Dataset entries

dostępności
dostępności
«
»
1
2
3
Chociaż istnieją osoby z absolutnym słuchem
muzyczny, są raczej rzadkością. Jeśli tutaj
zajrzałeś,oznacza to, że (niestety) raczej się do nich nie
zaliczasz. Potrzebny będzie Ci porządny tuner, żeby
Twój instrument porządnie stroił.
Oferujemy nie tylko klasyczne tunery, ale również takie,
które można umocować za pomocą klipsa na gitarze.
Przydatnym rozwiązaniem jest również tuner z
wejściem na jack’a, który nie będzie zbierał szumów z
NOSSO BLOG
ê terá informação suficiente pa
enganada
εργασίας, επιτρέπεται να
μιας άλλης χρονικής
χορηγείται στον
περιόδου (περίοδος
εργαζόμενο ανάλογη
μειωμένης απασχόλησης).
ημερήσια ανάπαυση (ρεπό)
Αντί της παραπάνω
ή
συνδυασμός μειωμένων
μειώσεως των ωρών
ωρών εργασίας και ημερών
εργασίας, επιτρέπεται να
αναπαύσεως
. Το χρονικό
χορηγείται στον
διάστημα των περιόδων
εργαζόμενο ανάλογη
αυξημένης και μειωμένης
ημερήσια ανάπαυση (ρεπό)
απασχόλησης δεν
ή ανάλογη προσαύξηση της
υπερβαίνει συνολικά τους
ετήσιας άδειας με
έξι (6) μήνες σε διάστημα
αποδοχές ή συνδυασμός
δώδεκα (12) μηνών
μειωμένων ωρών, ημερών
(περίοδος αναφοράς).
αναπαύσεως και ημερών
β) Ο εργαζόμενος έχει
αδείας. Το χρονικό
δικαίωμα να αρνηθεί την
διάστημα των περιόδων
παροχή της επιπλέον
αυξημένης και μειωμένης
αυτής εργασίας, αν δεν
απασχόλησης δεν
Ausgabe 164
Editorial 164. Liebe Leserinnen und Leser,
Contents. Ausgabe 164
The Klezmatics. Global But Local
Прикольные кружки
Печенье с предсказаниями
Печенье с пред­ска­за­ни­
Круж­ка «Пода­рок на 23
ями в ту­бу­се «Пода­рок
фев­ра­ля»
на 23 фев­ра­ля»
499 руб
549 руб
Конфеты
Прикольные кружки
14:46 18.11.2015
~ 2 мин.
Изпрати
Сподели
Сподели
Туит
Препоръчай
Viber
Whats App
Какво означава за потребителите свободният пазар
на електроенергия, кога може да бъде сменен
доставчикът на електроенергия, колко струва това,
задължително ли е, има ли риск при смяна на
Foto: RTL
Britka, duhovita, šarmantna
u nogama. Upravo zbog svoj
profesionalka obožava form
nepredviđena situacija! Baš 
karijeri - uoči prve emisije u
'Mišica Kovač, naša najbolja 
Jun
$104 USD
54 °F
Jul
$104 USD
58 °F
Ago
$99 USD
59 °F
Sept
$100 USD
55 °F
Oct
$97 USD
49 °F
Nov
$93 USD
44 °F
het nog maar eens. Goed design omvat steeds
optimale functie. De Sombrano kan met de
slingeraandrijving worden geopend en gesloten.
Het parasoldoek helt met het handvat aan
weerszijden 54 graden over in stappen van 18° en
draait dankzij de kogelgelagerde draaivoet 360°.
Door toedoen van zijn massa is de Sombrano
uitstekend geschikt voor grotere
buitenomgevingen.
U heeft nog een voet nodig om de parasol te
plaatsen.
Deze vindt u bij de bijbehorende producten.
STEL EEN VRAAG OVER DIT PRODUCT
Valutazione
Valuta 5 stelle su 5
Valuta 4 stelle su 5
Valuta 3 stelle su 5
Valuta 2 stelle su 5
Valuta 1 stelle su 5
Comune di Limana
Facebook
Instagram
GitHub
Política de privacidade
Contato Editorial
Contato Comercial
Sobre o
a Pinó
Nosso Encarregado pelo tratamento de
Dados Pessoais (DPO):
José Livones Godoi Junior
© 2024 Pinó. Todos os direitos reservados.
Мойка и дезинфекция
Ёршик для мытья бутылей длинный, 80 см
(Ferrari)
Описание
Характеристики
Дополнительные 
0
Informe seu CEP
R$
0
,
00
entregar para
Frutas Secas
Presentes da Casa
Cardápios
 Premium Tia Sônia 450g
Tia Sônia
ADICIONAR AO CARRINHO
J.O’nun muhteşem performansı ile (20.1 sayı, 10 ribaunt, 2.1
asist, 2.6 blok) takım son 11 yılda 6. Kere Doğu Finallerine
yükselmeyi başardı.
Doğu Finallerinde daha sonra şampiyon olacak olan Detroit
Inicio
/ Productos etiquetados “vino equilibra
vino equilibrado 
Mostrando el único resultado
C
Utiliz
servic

- ACTION ITEM
Rewrite every line of the records above as a single numbered list, skipping any blank lines.

- EXERCISE OUTPUT
1. dostępności
2. dostępności
3. «
4. »
5. 1
6. 2
7. 3
8. Chociaż istnieją osoby z absolutnym słuchem
9. muzyczny, są raczej rzadkością. Jeśli tutaj
10. zajrzałeś,oznacza to, że (niestety) raczej się do nich nie
11. zaliczasz. Potrzebny będzie Ci porządny tuner, żeby
12. Twój instrument porządnie stroił.
13. Oferujemy nie tylko klasyczne tunery, ale również takie,
14. które można umocować za pomocą klipsa na gitarze.
15. Przydatnym rozwiązaniem jest również tuner z
16. wejściem na jack’a, który nie będzie zbierał szumów z
17. NOSSO BLOG
18. ê terá informação suficiente pa
19. enganada
20. εργασίας, επιτρέπεται να
21. μιας άλλης χρονικής
22. χορηγείται στον
23. περιόδου (περίοδος
24. εργαζόμενο ανάλογη
25. μειωμένης απασχόλησης).
26. ημερήσια ανάπαυση (ρεπό)
27. Αντί της παραπάνω
28. ή
29. συνδυασμός μειωμένων
30. μειώσεως των ωρών
31. ωρών εργασίας και ημερών
32. εργασίας, επιτρέπεται να
33. αναπαύσεως
34. . Το χρονικό
35. χορηγείται στον
36. διάστημα των περιόδων
37. εργαζόμενο ανάλογη
38. αυξημένης και μειωμένης
39. ημερήσια ανάπαυση (ρεπό)
40. απασχόλησης δεν
41. ή ανάλογη προσαύξηση της
42. υπερβαίνει συνολικά τους
43. ετήσιας άδειας με
44. έξι (6) μήνες σε διάστημα
45. αποδοχές ή συνδυασμός
46. δώδεκα (12) μηνών
47. μειωμένων ωρών, ημερών
48. (περίοδος αναφοράς).
49. αναπαύσεως και ημερών
50. β) Ο εργαζόμενος έχει
51. αδείας. Το χρονικό
52. δικαίωμα να αρνηθεί την
53. διάστημα των περιόδων
54. παροχή της επιπλέον
55. αυξημένης και μειωμένης
56. αυτής εργασίας, αν δεν
57. απασχόλησης δεν
58. Ausgabe 164
59. Editorial 164. Liebe Leserinnen und Leser,
60. Contents. Ausgabe 164
61. The Klezmatics. Global But Local
62. Прикольные кружки
63. Печенье с предсказаниями
64. Печенье с пред­ска­за­ни­
65. Круж­ка «Пода­рок на 23
66. ями в ту­бу­се «Пода­рок
67. фев­ра­ля»
68. на 23 фев­ра­ля»
69. 499 руб
70. 549 руб
71. Конфеты
72. Прикольные кружки
73. 14:46 18.11.2015
74. ~ 2 мин.
75. Изпрати
76. Сподели
77. Сподели
78. Туит
79. Препоръчай
80. Viber
81. Whats App
82. Какво означава за потребителите свободният пазар
83. на електроенергия, кога може да бъде сменен
84. доставчикът на електроенергия, колко струва това,
85. задължително ли е, има ли риск при смяна на
86. Foto: RTL
87. Britka, duhovita, šarmantna
88. u nogama. Upravo zbog svoj
89. profesionalka obožava form
90. nepredviđena situacija! Baš 
91. karijeri - uoči prve emisije u
92. 'Mišica Kovač, naša najbolja 
93. Jun
94. $104 USD
95. 54 °F
96. Jul
97. $104 USD
98. 58 °F
99. Ago
100. $99 USD
101. 59 °F
102. Sept
103. $100 USD
104. 55 °F
105. Oct
106. $97 USD
107. 49 °F
108. Nov
109. $93 USD
110. 44 °F
111. het nog maar eens. Goed design omvat steeds
112. optimale functie. De Sombrano kan met de
113. slingeraandrijving worden geopend en gesloten.
114. Het parasoldoek helt met het handvat aan
115. weerszijden 54 graden over in stappen van 18° en
116. draait dankzij de kogelgelagerde draaivoet 360°.
117. Door toedoen van zijn massa is de Sombrano
118. uitstekend geschikt voor grotere
119. buitenomgevingen.
120. U heeft nog een voet nodig om de parasol te
121. plaatsen.
122. Deze vindt u bij de bijbehorende producten.
123. STEL EEN VRAAG OVER DIT PRODUCT
124. Valutazione
125. Valuta 5 stelle su 5
126. Valuta 4 stelle su 5
127. Valuta 3 stelle su 5
128. Valuta 2 stelle su 5
129. Valuta 1 stelle su 5
130. Comune di Limana
131. Facebook
132. Instagram
133. GitHub
134. Política de privacidade
135. Contato Editorial
136. Contato Comercial
137. Sobre o
138. a Pinó
139. Nosso Encarregado pelo tratamento de
140. Dados Pessoais (DPO):
141. José Livones Godoi Junior
142. © 2024 Pinó. Todos os direitos reservados.
143. Мойка и дезинфекция
144. Ёршик для мытья бутылей длинный, 80 см
145. (Ferrari)
146. Описание
147. Характеристики
148. Дополнительные 
149. 0
150. Informe seu CEP
151. R$
152. 0
153. ,
154. 00
155. entregar para
156. Frutas Secas
157. Presentes da Casa
158. Cardápios
159.  Premium Tia Sônia 450g
160. Tia Sônia
161. ADICIONAR AO CARRINHO
162. J.O’nun muhteşem performansı ile (20.1 sayı, 10 ribaunt, 2.1
163. asist, 2.6 blok) takım son 11 yılda 6. Kere Doğu Finallerine
164. yükselmeyi başardı.
165. Doğu Finallerinde daha sonra şampiyon olacak olan Detroit
166. Inicio
167. / Productos etiquetados “vino equilibra
168. vino equilibrado 
169. Mostrando el único resultado
170. C
171. Utiliz
172. servic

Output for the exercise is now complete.